**WORK ITEM:**
Your answer should consist only of the records, copied exactly, with the images removed.
◇ ◇ ◇ ◇ ◇
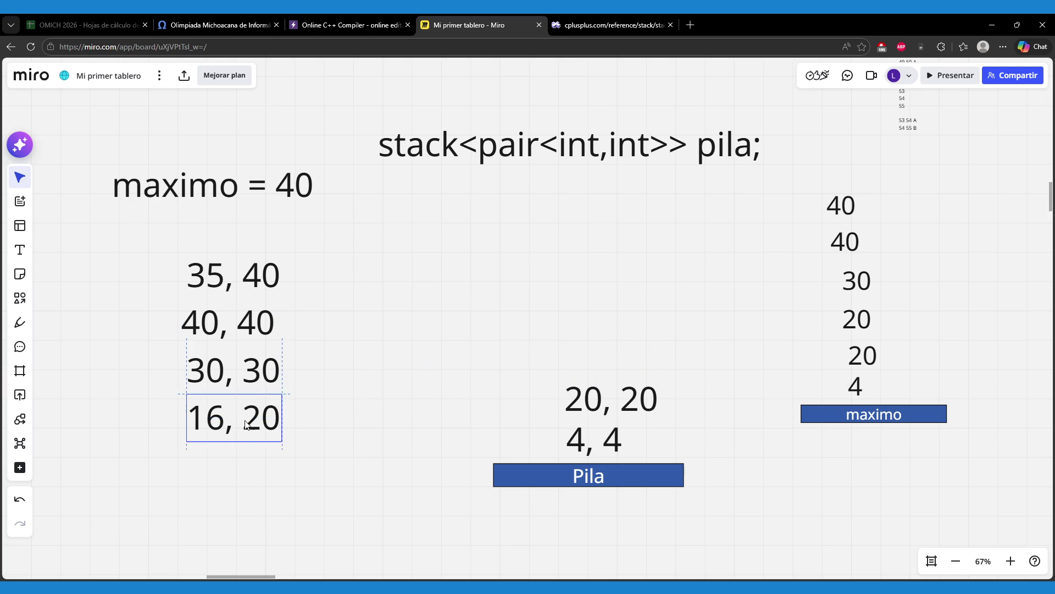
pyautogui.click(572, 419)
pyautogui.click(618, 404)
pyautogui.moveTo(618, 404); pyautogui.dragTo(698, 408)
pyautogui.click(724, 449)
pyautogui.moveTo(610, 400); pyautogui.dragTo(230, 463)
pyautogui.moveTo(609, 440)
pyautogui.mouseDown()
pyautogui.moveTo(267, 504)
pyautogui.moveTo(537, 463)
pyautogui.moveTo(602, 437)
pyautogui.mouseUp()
◇ ◇ ◇ ◇ ◇
**WRITTEN SOLUTION:**
pyautogui.click(572, 419)
pyautogui.click(618, 404)
pyautogui.moveTo(618, 404); pyautogui.dragTo(698, 408)
pyautogui.click(724, 449)
pyautogui.moveTo(610, 400); pyautogui.dragTo(230, 463)
pyautogui.moveTo(609, 440)
pyautogui.mouseDown()
pyautogui.moveTo(267, 504)
pyautogui.moveTo(537, 463)
pyautogui.moveTo(602, 437)
pyautogui.mouseUp()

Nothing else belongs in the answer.